Articles | Volume 14, issue 8
https://doi.org/10.5194/hess-14-1551-2010
https://doi.org/10.5194/hess-14-1551-2010
13 Aug 2010
 | 13 Aug 2010

On the reproducibility and repeatability of laser absorption spectroscopy measurements for δ2H and δ18O isotopic analysis

D. Penna, B. Stenni, M. Šanda, S. Wrede, T. A. Bogaard, A. Gobbi, M. Borga, B. M. C. Fischer, M. Bonazza, and Z. Chárová

Abstract. The aim of this study was to analyse the reproducibility of off-axis integrated cavity output spectroscopy (OA-ICOS)-derived δ2H and δ18O measurements on a set of 35 water samples by comparing the performance of four laser spectroscopes with the performance of a conventional mass spectrometer under typical laboratory conditions. All samples were analysed using three different schemes of standard/sample combinations and related data processing to assess the improvement of results compared with mass spectrometry. The repeatability of the four OA-ICOS instruments was further investigated by multiple analyses of a sample subset to evaluate the stability of δ2H and δ18O measurements.

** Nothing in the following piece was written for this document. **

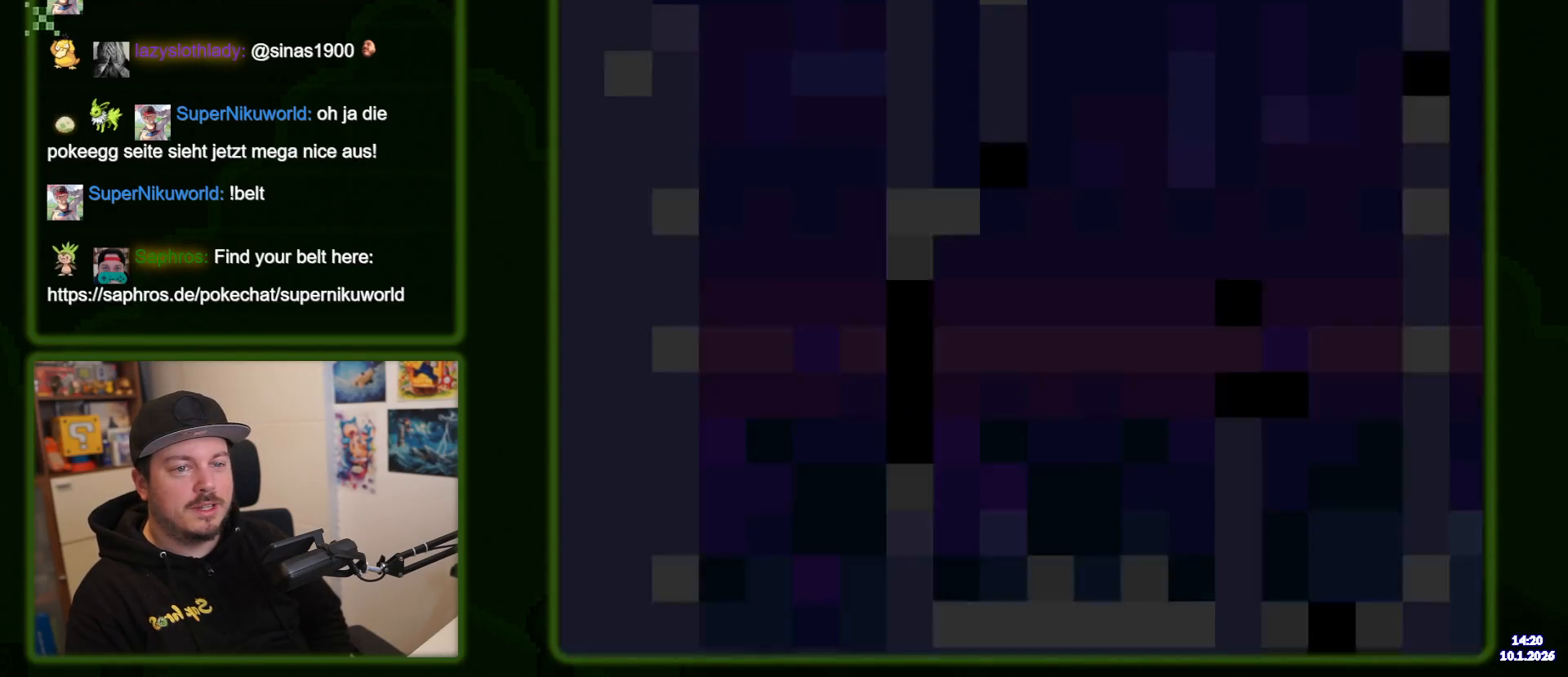
{"buttons": ["DPAD_UP"], "events": [[400, "DPAD_UP", "down"]]}
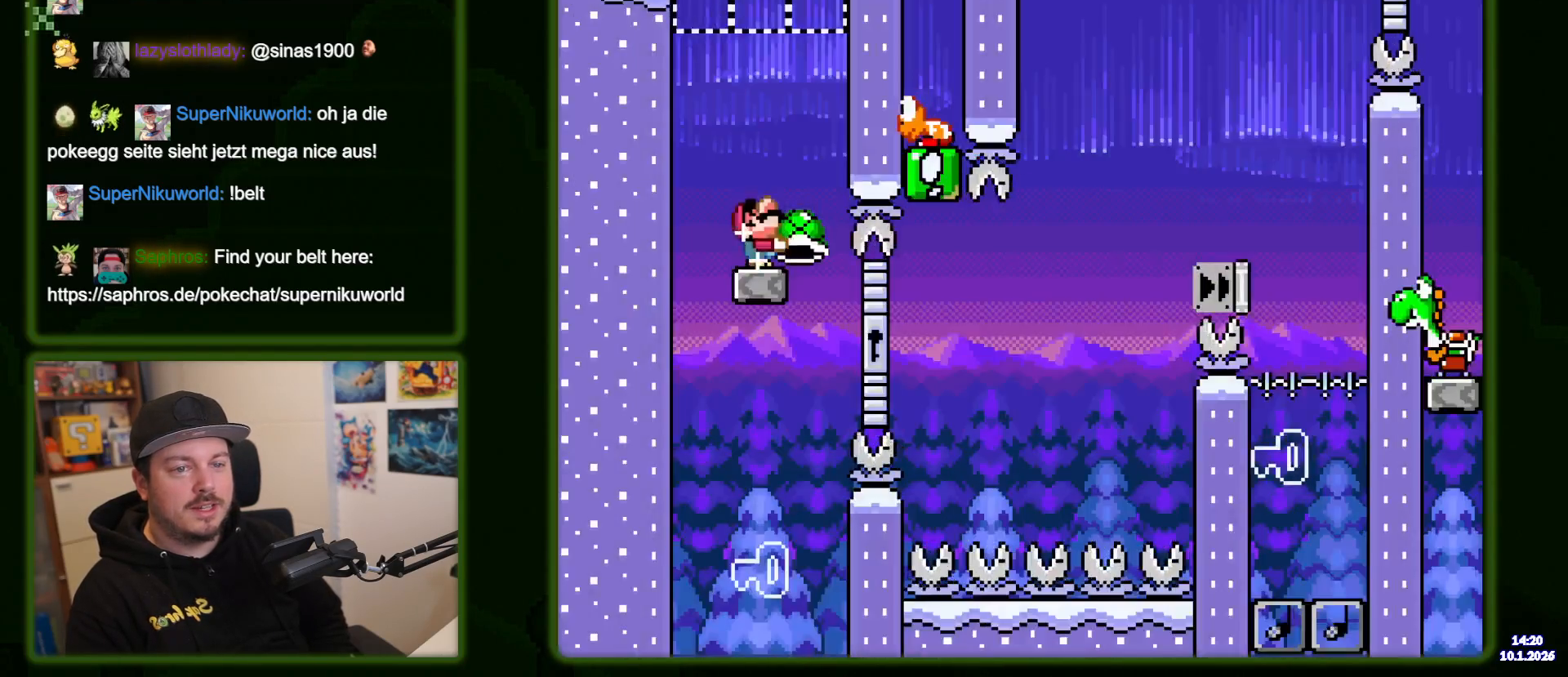
{"buttons": [], "events": [[167, "DPAD_DOWN", "down"], [300, "DPAD_DOWN", "up"], [300, "DPAD_UP", "up"]]}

Results demonstrated an overall agreement between OA-ICOS-based and mass spectrometry-based measurements for the entire dataset. However, a certain degree of variability existed in precision and accuracy between the four instruments. There was no evident bias or systematic deviations from the mass spectrometer values, but random errors, which were apparently not related to external factors, significantly affected the final results. Our investigation revealed that analytical precision ranged ±from ±0.56‰ to ±1.80‰ for δ2H and from ±0.10‰ to ±0.27‰ for δ18O measurements, with a marked variability among the four instruments. The overall capability of laser instruments to reproduce stable results with repeated measurements of the same sample was acceptable, and there were general differences within the range of the analytical precision for each spectroscope. Hence, averaging the measurements of three identical samples led to a higher degree of accuracy and eliminated the potential for random deviations.